How Google Developed AlphaProof Nexus with Lean, the Tool to Perform Full Validity Check on Generated Proofs
In order to enhance confidence and decrease mistakes in AI-generated proofs, Deepmind collaborated with Lean, an established method of validating mathematical proofs and designed to work with extremely high standards of rigor and detail. Unlike previous attempts at validating proofs made using AI, the Lean verification system checks the logical basis for each mathematical claim produced by the AI in a stepwise manner against very strict logical rules. If an AI-generated proof uses incorrect or unsupported assumptions, skips logical reasoning steps, or creates false “lemmas” in an effort to reach a conclusion, the Lean verification system rejects the entire proof. Reportedly, Deepmind integrated both Lean and Gemini 3.1 Pro, another AI based tool providing reasoning capability, so that the AI could create proof ideas while Lean would perform a formal verification of them. This combined method of creating valid mathematical proofs represents such a significant breakthrough because it eliminates many sources of uncertainty regarding AI-generated proofs; instead of relying solely on professional mathematicians to review long and complex proofs, the Lean formal verification process assures that each individual argument within the entire proof is correct and is based solely on established rules of mathematical logic. It is believed that the development of this type of formal verification will change how professional mathematicians will conduct mathematical research into the future by enabling them to spend their time only on parts of problems where no individuals have yet arrived at a solution and not on parts where there is already a solution. Reportedly, even when AlphaProof Nexus does not produce a proof for a mathematical problem, professional mathematicians can still utilise verified proof sketches to assist them in forming additional insights into a given problem. The current developments illustrate the potential to change the way scientists collaborate within a scientific community using both AI and formal verification systems in the not-too-distant future.

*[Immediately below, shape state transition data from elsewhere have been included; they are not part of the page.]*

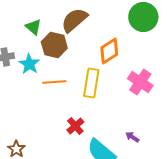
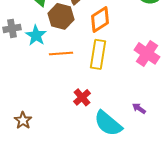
orange diamond: (109, 51) -> (100, 19), moved

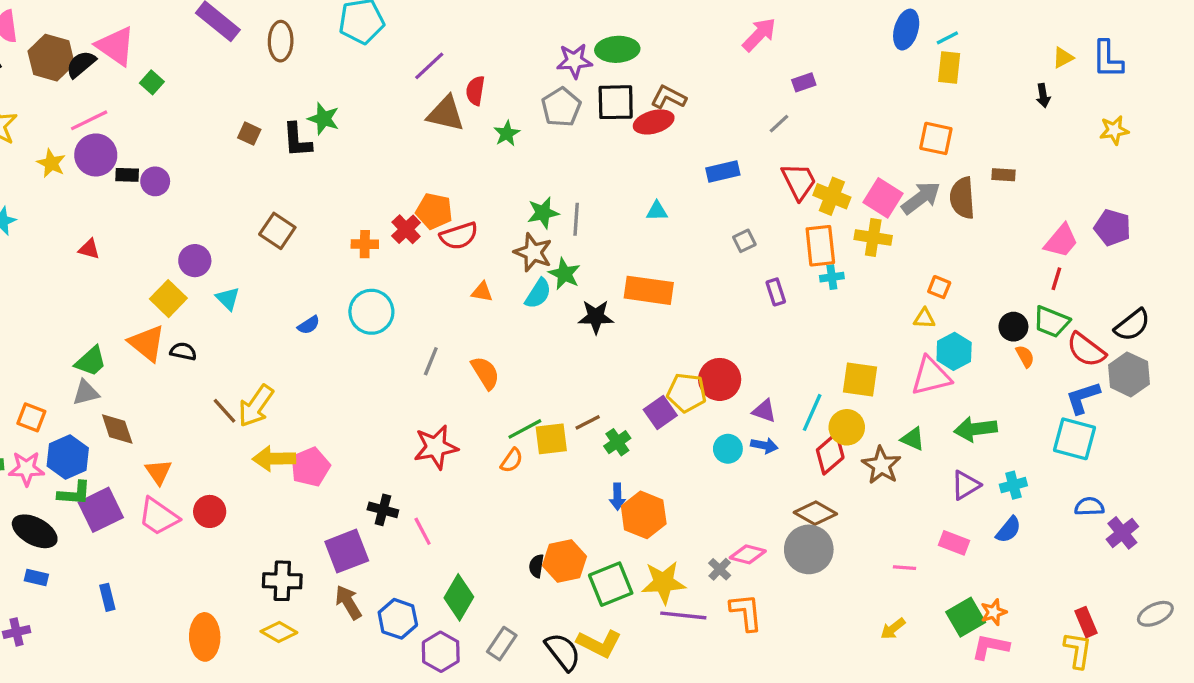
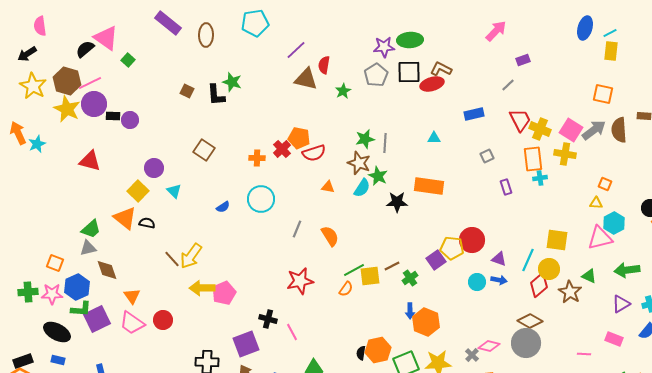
brown hexagon: (51, 58) -> (67, 81), moved
yellow star: (51, 163) -> (67, 109), size x1.5
red triangle: (89, 249) -> (90, 161), size x1.6

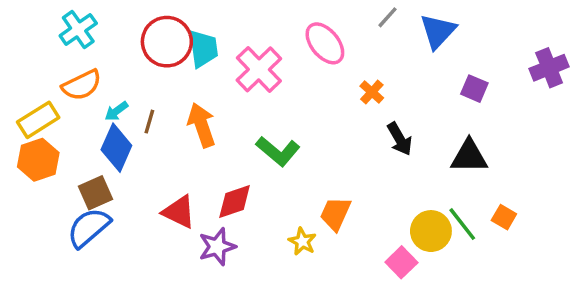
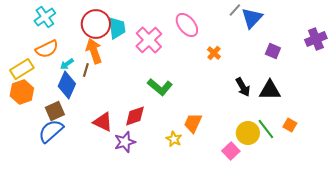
gray line: (387, 17) -> (235, 10), moved
orange arrow: (202, 125) -> (94, 51), moved
black arrow: (400, 139) -> (243, 87), moved

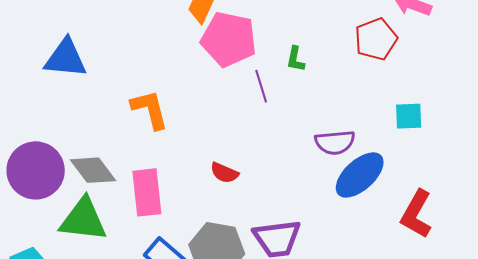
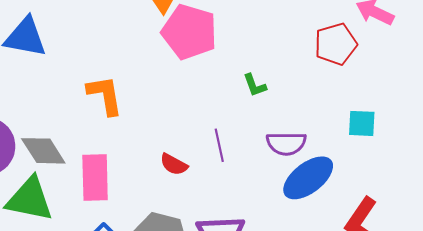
green L-shape: (295, 59) -> (255, 85), moved, turned -36
purple line: (261, 86) -> (219, 145), moved

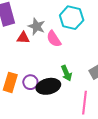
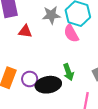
gray star: (37, 26) -> (51, 15), moved, turned -30
pink semicircle: (54, 39) -> (71, 33), moved

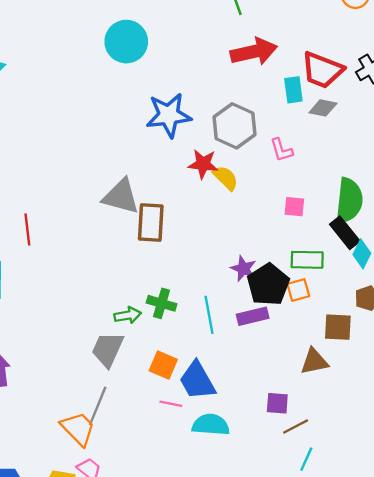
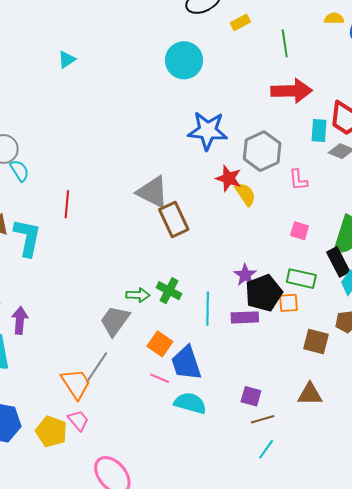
brown rectangle: (151, 223) -> (174, 220), turned -40
brown triangle: (314, 361) -> (310, 394), moved

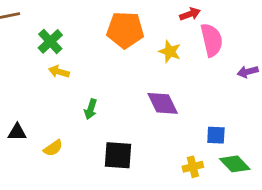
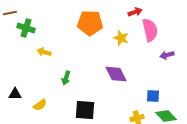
green cross: (50, 41) -> (26, 28), moved, turned -30
purple arrow: (248, 72) -> (167, 55), moved

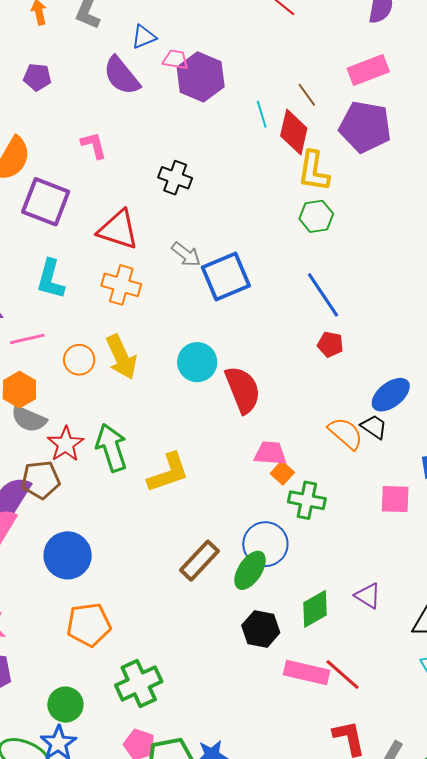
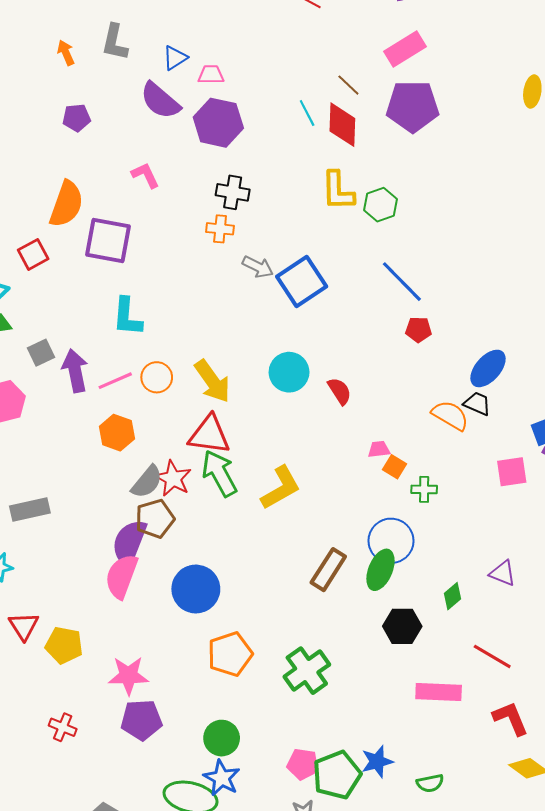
purple hexagon: (201, 77) -> (218, 123), moved
yellow L-shape: (314, 171) -> (338, 191), moved
red triangle: (118, 230) -> (209, 435), moved
orange cross: (121, 285) -> (220, 229), moved, size x0.7
orange circle: (79, 360) -> (157, 377), moved
red semicircle: (243, 390) -> (340, 391), size x0.6
gray semicircle: (29, 419) -> (147, 482), moved, turned -63
pink trapezoid: (270, 453) -> (379, 449), size x0.7
green cross: (307, 500) -> (424, 489), size x0.7
green diamond: (315, 609) -> (453, 596), size x0.7
pink rectangle: (307, 673) -> (439, 692), moved
green cross: (139, 683) -> (307, 671), moved

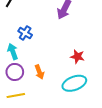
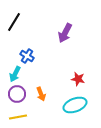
cyan arrow: (13, 51) -> (15, 74), turned -133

If AI Is Solving Math Problems Successfully, Is It Already AGI?
Thanks to AlphaProof Nexus, there have been heated debates on the issue of how close AI is now to AGI, which stands for artificial general intelligence. However, according to Demis Hassabis, successful solutions to complex math problems do not necessarily mean that AI has reached human-like intelligence levels. Speaking on the recent achievement, Hassabis claimed that the modern AI is still very much specialized and not able to think creatively and innovatively like Srinivasa Ramanujan. The AI is currently a useful tool but lacks the creativity and ingenuity of the great mathematician. Indeed, while the new system can handle vast amounts of information and produce formalized proofs, it still works within narrow limits set by predefined tasks. According to researchers, the development of AGI involves the creation of an intelligent machine able to learn and adapt to multiple fields with human-like thinking and imagination. There is a clear difference between doing well in specific tasks and achieving flexible thinking that allows working with any type of information and creative ideas.
Conclusion
However, the development of AI applications such as AlphaProof Nexus indicates the fast progress that is being made by artificial intelligence to revolutionize advanced scientific studies. Though this progress is impressive, there are scientists who claim that real AGI needs creativity and originality of humans. AI might not replace mathematicians anytime soon, but it sure has become their strongest tool.